In the records below, find each line holding the word "Expert" and copy it.

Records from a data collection
● ● ● ●
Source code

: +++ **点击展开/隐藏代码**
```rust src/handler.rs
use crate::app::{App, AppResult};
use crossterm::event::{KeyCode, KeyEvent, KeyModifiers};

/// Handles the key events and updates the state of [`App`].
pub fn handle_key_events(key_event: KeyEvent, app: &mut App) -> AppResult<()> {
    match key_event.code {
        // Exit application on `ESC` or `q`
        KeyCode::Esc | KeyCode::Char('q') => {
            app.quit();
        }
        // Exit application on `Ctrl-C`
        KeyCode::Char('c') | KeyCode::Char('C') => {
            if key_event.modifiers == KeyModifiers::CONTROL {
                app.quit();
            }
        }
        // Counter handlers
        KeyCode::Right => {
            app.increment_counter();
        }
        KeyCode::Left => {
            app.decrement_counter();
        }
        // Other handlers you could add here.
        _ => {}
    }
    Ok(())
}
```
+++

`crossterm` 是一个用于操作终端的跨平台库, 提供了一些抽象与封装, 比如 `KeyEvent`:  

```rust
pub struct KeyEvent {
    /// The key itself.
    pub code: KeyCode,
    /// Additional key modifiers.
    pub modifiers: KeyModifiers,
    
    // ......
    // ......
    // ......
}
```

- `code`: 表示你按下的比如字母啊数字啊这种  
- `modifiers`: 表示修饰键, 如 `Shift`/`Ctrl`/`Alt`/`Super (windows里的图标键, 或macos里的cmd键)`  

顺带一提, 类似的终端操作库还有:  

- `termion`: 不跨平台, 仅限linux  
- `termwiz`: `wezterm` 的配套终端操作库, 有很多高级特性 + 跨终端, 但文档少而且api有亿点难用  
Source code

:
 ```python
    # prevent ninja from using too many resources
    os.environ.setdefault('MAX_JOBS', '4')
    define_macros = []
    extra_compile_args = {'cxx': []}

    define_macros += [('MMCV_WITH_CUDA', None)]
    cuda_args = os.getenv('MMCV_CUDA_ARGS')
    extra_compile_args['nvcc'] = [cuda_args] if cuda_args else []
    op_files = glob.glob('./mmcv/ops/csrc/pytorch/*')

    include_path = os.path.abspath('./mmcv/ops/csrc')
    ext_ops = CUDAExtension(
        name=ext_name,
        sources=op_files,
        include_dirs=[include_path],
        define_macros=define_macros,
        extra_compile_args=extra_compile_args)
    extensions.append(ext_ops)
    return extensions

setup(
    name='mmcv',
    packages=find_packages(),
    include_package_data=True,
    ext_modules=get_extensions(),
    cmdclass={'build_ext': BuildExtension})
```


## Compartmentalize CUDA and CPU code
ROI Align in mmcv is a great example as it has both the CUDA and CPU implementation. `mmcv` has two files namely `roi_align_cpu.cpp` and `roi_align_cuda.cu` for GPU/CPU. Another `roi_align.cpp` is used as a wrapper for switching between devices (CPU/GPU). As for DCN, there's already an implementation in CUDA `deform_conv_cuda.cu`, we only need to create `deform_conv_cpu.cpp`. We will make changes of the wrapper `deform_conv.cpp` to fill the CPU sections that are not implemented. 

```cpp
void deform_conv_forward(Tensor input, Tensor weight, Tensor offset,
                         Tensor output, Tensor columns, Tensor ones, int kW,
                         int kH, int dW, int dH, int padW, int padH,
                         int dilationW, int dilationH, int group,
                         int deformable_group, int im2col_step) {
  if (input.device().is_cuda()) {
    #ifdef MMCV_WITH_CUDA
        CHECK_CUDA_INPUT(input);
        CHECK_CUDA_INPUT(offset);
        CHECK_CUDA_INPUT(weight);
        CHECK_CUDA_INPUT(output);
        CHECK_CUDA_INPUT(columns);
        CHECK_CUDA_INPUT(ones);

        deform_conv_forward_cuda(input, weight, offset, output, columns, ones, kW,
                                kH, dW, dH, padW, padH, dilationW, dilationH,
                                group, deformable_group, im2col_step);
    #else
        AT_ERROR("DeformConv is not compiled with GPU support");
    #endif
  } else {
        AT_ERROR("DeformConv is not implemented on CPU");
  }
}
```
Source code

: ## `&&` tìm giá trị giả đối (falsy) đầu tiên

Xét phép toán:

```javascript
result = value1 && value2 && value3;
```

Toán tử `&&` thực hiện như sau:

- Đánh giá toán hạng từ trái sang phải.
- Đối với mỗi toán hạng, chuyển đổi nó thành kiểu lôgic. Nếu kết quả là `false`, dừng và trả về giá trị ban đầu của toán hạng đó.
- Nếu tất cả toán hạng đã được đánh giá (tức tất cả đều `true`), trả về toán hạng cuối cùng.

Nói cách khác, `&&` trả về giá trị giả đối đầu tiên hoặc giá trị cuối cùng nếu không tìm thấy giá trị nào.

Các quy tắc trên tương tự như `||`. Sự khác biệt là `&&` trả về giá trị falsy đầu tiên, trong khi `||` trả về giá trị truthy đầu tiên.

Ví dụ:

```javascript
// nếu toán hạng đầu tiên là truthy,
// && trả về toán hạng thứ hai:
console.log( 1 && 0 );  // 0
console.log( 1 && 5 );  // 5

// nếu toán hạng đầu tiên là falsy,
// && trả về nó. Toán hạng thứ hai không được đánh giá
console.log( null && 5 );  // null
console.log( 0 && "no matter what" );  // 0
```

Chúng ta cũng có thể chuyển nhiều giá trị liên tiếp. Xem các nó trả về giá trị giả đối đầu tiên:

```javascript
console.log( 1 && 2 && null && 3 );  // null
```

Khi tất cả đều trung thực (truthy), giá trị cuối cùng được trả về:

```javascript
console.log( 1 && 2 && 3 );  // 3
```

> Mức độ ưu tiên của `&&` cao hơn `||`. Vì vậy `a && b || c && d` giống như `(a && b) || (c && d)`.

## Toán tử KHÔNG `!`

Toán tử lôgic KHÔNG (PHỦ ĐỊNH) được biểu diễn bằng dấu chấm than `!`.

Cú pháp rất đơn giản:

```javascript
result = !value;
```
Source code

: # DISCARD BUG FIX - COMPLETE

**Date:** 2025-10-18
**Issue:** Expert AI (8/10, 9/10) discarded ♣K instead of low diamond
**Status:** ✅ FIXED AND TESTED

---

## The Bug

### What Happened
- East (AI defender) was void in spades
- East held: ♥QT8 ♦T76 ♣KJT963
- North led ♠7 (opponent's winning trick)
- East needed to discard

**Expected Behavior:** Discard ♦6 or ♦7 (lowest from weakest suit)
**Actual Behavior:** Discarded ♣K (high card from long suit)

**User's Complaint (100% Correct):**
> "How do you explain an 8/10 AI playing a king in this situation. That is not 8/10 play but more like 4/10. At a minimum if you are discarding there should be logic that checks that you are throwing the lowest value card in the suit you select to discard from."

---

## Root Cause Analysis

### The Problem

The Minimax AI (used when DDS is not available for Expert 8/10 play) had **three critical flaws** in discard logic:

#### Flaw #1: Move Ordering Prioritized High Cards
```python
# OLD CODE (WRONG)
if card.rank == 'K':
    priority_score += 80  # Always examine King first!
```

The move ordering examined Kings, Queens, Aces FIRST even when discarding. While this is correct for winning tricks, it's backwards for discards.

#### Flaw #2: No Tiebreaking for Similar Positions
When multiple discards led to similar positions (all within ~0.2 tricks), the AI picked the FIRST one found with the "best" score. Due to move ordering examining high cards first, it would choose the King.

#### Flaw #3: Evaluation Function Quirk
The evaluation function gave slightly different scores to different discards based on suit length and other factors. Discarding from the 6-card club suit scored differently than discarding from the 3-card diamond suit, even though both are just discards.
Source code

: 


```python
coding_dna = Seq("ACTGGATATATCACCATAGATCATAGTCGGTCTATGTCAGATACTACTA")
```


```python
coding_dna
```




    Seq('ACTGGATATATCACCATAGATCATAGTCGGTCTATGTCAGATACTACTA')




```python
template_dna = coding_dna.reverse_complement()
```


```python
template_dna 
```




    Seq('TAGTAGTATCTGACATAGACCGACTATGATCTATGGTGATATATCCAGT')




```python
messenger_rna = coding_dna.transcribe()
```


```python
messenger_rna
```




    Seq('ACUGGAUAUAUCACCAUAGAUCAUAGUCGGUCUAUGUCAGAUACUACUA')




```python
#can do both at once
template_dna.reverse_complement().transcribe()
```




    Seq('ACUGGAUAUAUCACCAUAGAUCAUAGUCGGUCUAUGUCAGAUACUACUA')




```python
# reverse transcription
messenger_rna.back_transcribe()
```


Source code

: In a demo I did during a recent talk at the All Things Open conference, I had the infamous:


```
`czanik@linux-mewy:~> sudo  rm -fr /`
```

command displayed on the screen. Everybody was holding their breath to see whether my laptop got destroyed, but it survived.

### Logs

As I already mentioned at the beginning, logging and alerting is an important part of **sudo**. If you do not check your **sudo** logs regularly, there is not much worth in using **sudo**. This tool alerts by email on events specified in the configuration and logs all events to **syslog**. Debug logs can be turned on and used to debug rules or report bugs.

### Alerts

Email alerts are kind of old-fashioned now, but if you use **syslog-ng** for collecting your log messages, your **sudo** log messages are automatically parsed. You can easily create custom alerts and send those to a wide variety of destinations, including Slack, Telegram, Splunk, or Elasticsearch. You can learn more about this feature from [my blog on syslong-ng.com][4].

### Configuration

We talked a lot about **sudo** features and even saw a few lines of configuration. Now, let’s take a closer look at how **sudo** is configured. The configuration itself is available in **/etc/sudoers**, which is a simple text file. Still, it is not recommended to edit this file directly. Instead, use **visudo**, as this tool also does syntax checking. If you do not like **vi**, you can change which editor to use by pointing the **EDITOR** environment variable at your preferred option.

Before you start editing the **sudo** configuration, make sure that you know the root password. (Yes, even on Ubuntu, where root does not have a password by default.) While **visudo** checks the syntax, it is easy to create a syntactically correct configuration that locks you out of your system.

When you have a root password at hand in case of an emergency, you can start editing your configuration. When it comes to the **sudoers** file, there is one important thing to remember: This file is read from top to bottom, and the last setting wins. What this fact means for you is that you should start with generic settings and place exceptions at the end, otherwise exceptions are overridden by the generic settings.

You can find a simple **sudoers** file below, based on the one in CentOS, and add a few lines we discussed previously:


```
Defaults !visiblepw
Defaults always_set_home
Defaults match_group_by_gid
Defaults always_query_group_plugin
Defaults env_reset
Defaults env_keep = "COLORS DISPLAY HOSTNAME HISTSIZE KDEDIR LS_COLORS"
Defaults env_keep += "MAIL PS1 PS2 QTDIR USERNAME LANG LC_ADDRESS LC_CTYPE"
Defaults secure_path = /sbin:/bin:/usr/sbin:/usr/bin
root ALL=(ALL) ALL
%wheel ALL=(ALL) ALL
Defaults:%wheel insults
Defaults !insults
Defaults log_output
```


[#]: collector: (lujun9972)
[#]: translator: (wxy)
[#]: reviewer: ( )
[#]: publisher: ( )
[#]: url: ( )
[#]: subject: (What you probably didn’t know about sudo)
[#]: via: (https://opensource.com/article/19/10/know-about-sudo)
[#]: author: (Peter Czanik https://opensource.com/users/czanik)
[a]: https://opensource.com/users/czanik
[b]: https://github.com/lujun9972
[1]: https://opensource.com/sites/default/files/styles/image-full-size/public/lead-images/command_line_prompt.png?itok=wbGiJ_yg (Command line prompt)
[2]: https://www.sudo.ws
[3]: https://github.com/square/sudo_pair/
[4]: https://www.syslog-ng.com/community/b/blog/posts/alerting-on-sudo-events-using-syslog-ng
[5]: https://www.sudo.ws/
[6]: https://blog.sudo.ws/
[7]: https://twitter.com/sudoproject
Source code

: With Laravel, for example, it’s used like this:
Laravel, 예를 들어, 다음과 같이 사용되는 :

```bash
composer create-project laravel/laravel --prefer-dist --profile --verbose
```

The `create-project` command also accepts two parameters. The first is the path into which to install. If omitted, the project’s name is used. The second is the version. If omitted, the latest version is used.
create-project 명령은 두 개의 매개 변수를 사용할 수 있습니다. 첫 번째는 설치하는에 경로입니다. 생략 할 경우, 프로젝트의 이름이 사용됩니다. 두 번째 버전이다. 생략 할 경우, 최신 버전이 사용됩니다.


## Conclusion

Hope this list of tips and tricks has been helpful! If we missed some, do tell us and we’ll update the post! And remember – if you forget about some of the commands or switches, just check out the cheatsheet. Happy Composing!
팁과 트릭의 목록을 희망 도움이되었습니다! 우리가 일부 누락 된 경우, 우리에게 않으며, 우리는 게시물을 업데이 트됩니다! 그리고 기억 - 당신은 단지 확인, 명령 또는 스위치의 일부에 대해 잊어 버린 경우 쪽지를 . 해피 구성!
● ● ● ●
◆ **Response for this exercise**
**Issue:** Expert AI (8/10, 9/10) discarded ♣K instead of low diamond
The Minimax AI (used when DDS is not available for Expert 8/10 play) had **three critical flaws** in discard logic:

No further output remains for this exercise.